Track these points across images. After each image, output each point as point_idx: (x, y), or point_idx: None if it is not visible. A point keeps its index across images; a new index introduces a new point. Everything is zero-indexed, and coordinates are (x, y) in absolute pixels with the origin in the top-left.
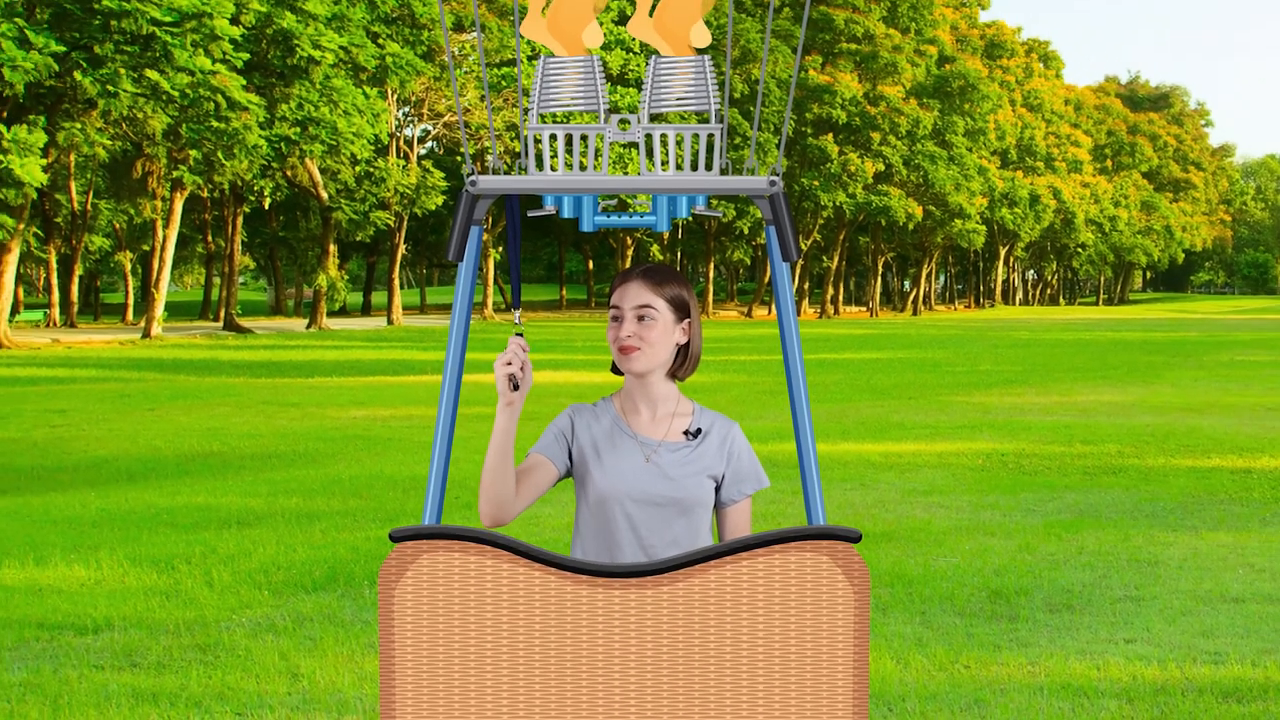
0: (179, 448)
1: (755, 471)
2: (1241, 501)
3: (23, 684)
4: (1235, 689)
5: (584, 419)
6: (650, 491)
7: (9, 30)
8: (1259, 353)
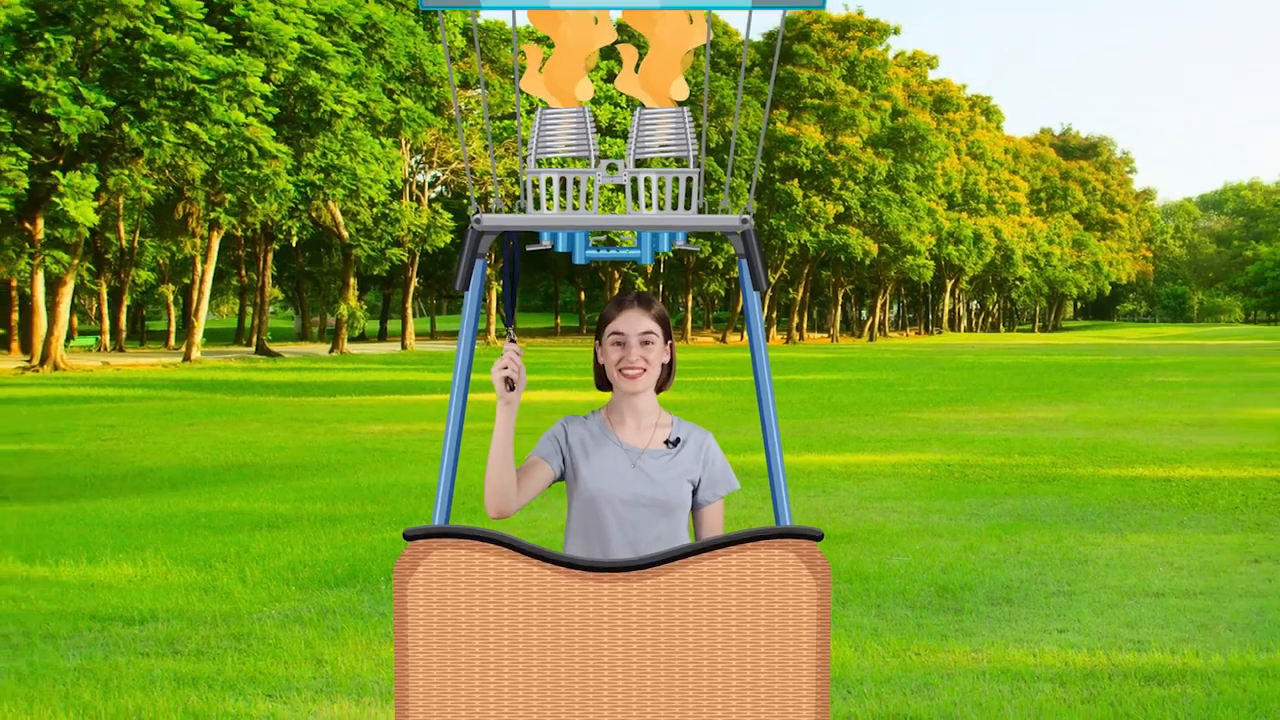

_ _ _ _ _ _ _

**Task directions:** Output each record above exactly as written. Skip any pictures.

**Output of the task:**
Track these points across images. After each image, output each point as point_idx: (x, y), or point_idx: None if it is not visible. A point keeps its index across images; a new index introduces a new point. Everything is zero-indexed, and coordinates are (x, y) in absolute pixels with the origin in the top-left.
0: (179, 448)
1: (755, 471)
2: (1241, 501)
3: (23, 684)
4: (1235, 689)
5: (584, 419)
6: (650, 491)
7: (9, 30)
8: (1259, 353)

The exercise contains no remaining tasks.